Pick five time periods, ages, or moments from your life—they can be spread out or all clustered together. Don’t think too hard about your choices, just write down the first one that comes to mind and move to the next. Next pick a song to pair with each moment. Again, try not to think too hard. Let it be a gut thing. Now write a quick and dirty paragraph about each one. Then take the one that feels most interesting to you and expand it.
- “Material Girl” – Madonna (age 5). We are cruising in the station wagon, windows down. Coming from church, it’s spring. It might even be Easter, and I’m squeezed into black patent leather shoes and opaque white tights. We were stopping at the red caboose to get ice cream, pink bubble gum ice cream for me. The radio ricocheted Casey Kesam’s Top 40. Madonna was next up on the Billboard chart and I sing the bell, “Living in a Cheerio world – Cheerio! Living in a Cheerio world! And I’m a Cheerio girl!” And the next moment of memory is clear as the day, when my older brothers roll out of their seats laughing and correct me. “It’s material girl, not cheerio girl, Meaghan!!!”

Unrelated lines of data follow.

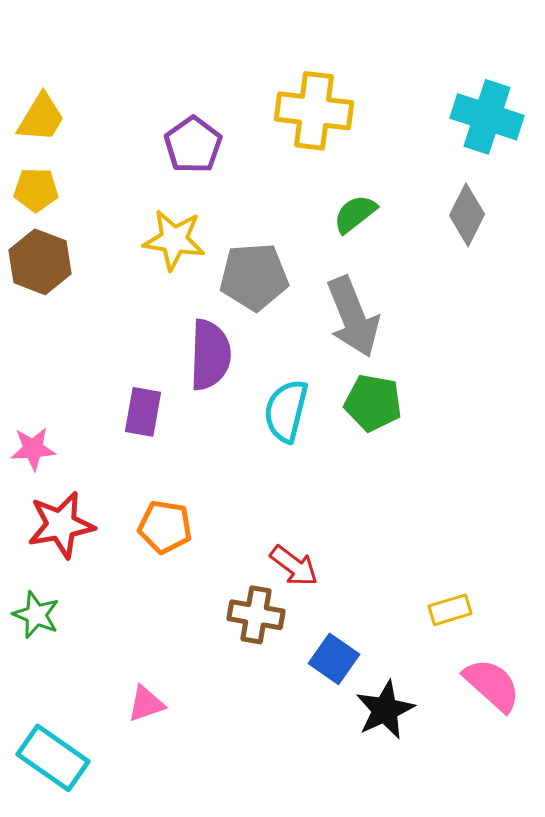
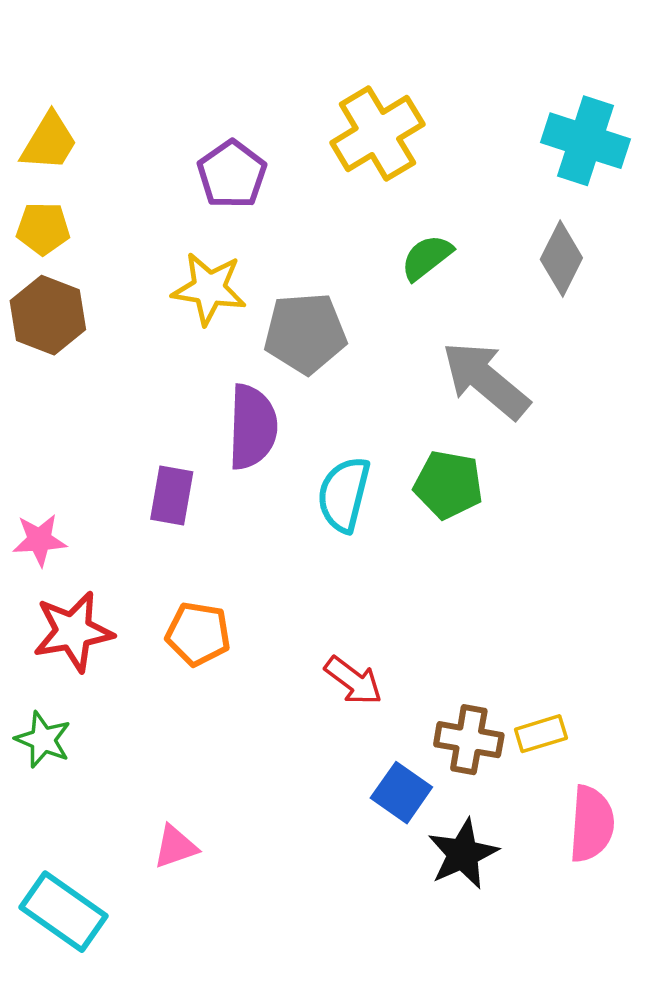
yellow cross: (314, 111) -> (377, 134), turned -38
gray arrow: (353, 317) -> (486, 380), moved, turned 152
brown cross: (256, 615) -> (469, 740), moved
pink semicircle: (492, 685) -> (591, 824), turned 52

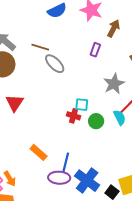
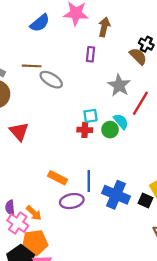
cyan semicircle: (120, 117) -> (121, 121), moved
purple ellipse: (59, 178) -> (72, 201), moved

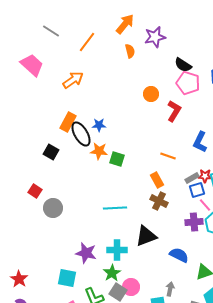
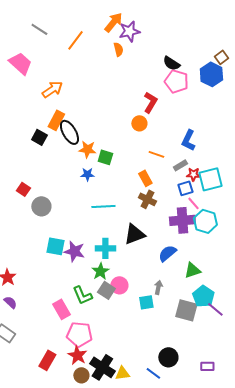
purple star: (155, 37) -> (129, 31), moved
orange arrow: (73, 80) -> (52, 89), moved
orange circle: (151, 94) -> (139, 123), moved
red L-shape: (174, 111) -> (150, 102), moved
blue star: (99, 125) -> (87, 174), moved
black square: (51, 152) -> (39, 137), moved
gray rectangle: (192, 178) -> (180, 165), moved
purple cross: (194, 222) -> (182, 220), size x1.4
blue semicircle: (179, 255) -> (167, 253), turned -66
cyan square: (67, 278) -> (55, 246), moved

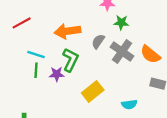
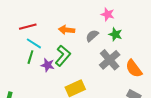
red line: (22, 23) -> (28, 27), moved
orange arrow: (68, 31) -> (67, 30), size x0.7
gray semicircle: (98, 41) -> (92, 36), moved

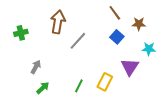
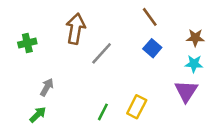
brown star: (139, 24) -> (195, 38), moved
purple triangle: (130, 67) -> (186, 91), moved
green arrow: (43, 88) -> (38, 115), moved

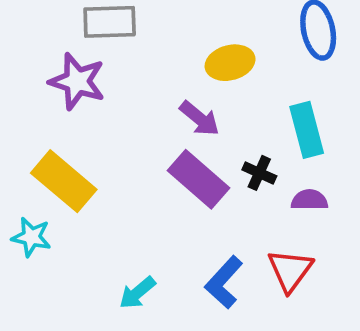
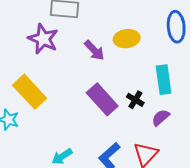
purple arrow: (199, 118) -> (94, 50), moved
purple semicircle: (309, 200) -> (161, 118), turned -48

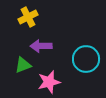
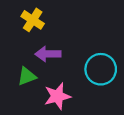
yellow cross: (28, 17) -> (33, 20), turned -30

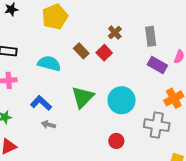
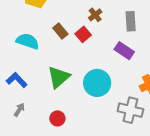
purple rectangle: (157, 65) -> (124, 51), moved
gray arrow: (48, 125) -> (19, 110), moved, turned 104
red circle: (116, 141) -> (57, 118), moved

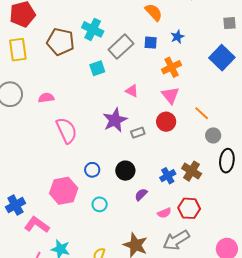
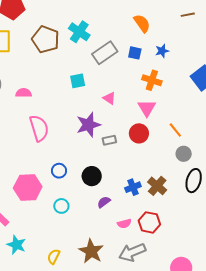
orange cross: (171, 67) -> (152, 80), turned 36
cyan square: (97, 68) -> (78, 81), moved

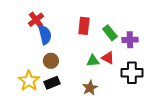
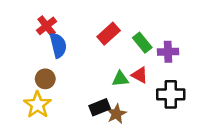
red rectangle: (84, 26) -> (109, 34), turned 42
brown circle: (51, 61) -> (45, 79), moved
black rectangle: (52, 83) -> (100, 107), moved

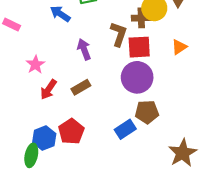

- “I Wanna Sex You Up” – Color Me Badd (age 8). We rarely drove to the big city of St. Louis, just west across the river valley. Maybe only a few times a year. So it was always thrilling to be piled in a big yellow school bus as a grade schooler, off to the city for the annual symphony matinee and running through the shops at the old train depot Union Station. I had $6 in my blue nylon purse. I was sporting a new Fido Dido t-shirt, Keds and doubled up neon socks. And there it was, on a stand in Camelot Music. I had heard the song on the radio – “I Wanna Sex You Up” and knew it was bad, like so bad it was good. “I wanna touch you in all the right places baby.” I mean, that sounds good, right? With the money burning a hole in my pocket, I grabbed the single cassette – a black and white graphic design just screaming censored content inside! – and paid and ran out. On the bus home, we took turns listening in my headphones. The tape was hot after an hour on repeat. I effectively hid that cassette for two weeks until my mom confiscated it. But I got it back, you bet I did.

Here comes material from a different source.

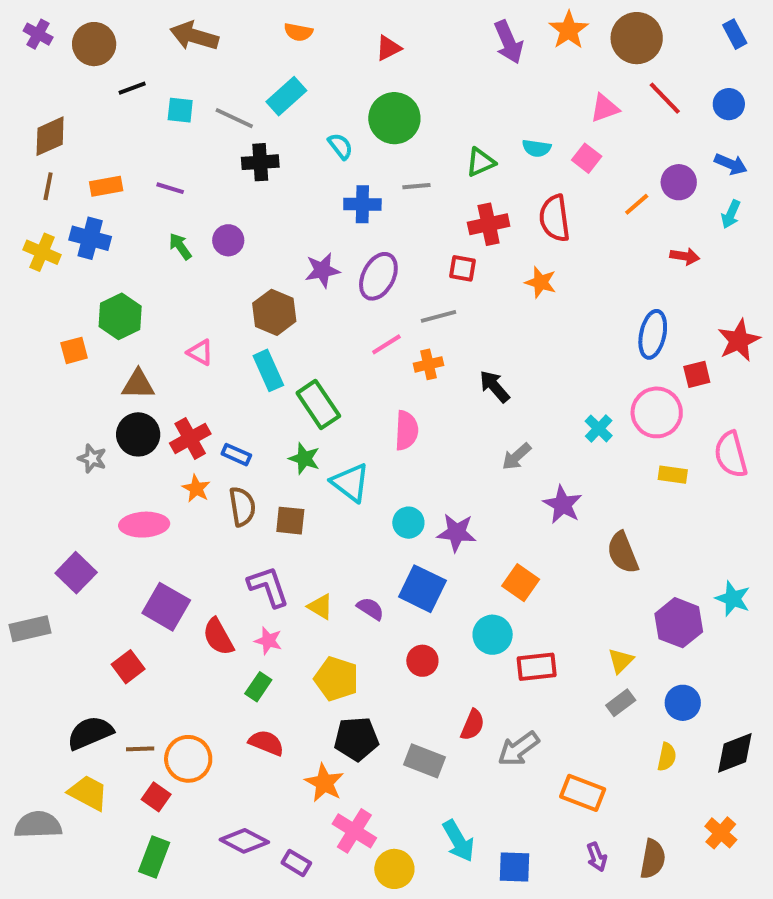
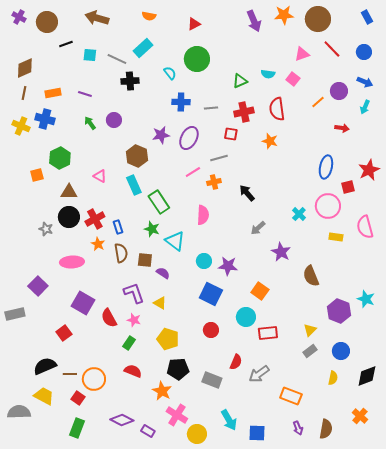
orange star: (569, 30) -> (284, 15), turned 30
gray line: (416, 186) -> (211, 108), moved
blue rectangle: (236, 455) -> (118, 227), turned 48
purple semicircle: (370, 609) -> (163, 273), moved

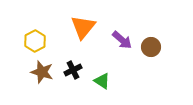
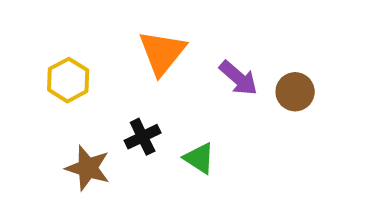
brown star: (42, 72) -> (88, 168), moved

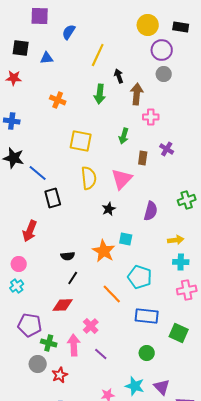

- “Island in the Sun” – Weezer (age 21). Drunk in a state park in the panhandle of Oklahoma. A secret rendezvous. Splashing in the river. Beers in a koozie. Bikini top and cut off jeanshorts. The angle of the sun leaning into the golden hour. “We’ll run away together. We’ll spend some time forever…” The last summer of love between us – he and I destined for a meteoric flash of light and heat hurtling through the dark sky, disintegrating into oblivion. But for now, “on an island in the sun we’ll be playing and having fun.”
- “Lovin’ In My Baby’s Eyes” – Taj Mahal (age 31). The simple strum of the guitar, blues harmonica, soulful tones. We step step spin, step step dip. All while we’re enveloped in a circle of love, family and friends from every chapter of our storybooks looking on, emanating warmth towards us. I was the one who didn’t want to get married. Complained about how it’s a fake institution created to transfer wealth and property, including women. And it’s made of a church I didn’t trust and in the suggestion of a god I didn’t believe in. I didn’t need a ring or certificate to show my commitment. So why was I standing here with my new husband in a white dress with flowers tucked in my hair? “Give me that magic in my baby’s eyes.”
- “Paper Doll” – The Mills Brothers (age 36). “He’s gone,” she said. “Now no one knows my story.” I stood in the dimly lit hallway, that cold December afternoon, trying to navigate these new waters, a role reversal in giving comfort to a grieving parent. My grandpa Pop waited until after Christmas to die, he gifted us that one last holiday together. He had been telling us for years now that he was ready to be back with my grandma GG, his Doll Babe. A twinkle in his blind eyes still when he talked about her. I could write every day for the rest of my life, and I still couldn’t write enough words to describe how much my grandpa and grandma loved each other. In most of my childhood memories of time after school each day at their house, Pop would whistle to the big bands, their harmonies and horns, in his work jeans and white tank top, dusty from a day of laying brick. And when GG walked into the room, he would sing about her “Flirty flirty eyes.” They were blue. And how he would count her freckles to pass the time, but really, just to have an excuse to look at and love her.